You’ve probably already seen the name on the label of one of your favourite garments without paying too much attention to it. And yet, this is the label to follow closely for healthy and ecological clothing. Like many other certifications, the Oeko-Tex eco-label aims to be environmentally and human friendly by highlighting textiles that are not harmful. This label will not only allow you to see more clearly in your purchases, but also to consume responsibly. Let’s take a look at this international ecolabel.
What is Oeko-Tex certification?
The full name is Oeko-Tex® Standard 100, a label of German origin that was developed in 1992. It was one of the first certifications to guarantee that textiles are free of certain toxic substances. Both for the body and the environment. It was a pioneer because no other label before its creation provided a reliable assessment of the ecological quality of textiles.
The Oeko-Tex label has made it possible to develop an international control and certification system for harmful substances in textiles. Its control has been extended even further to include dyes in order to ensure total traceability. This applies to all raw, semi-finished and finished textiles.

_RAW DATA_.

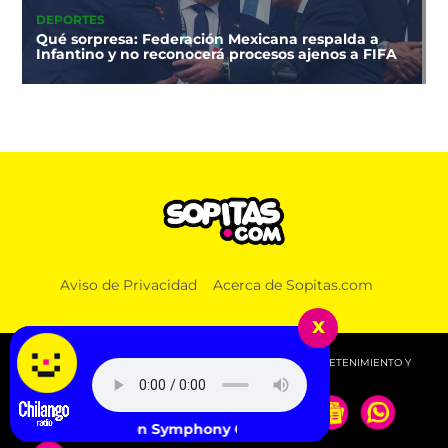
DEPORTES
Qué sorpresa: Federación Mexicana respalda a
Infantino y no reconocerá procesos ajenos a FIFA
Aviso de Privacidad
Acerca de Sopitas.com
x
© 2026 SOPITAS.COM - MÚSICA, NOTICIAS, DEPORTES, ENTRETENIMIENTO Y
MÁS!.
London Symphony Orchestra - 3. Scherzo. Pizzicato ost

_TASK BRIEF_. Rewrite the part of the Oeko-Tex passage that opens with "The full name" and closes with "quality of textiles.", replacing "toxic" with "hazardous".

_RESPONSE TO THIS TASK_.
The full name is Oeko-Tex® Standard 100, a label of German origin that was developed in 1992. It was one of the first certifications to guarantee that textiles are free of certain hazardous substances. Both for the body and the environment. It was a pioneer because no other label before its creation provided a reliable assessment of the ecological quality of textiles.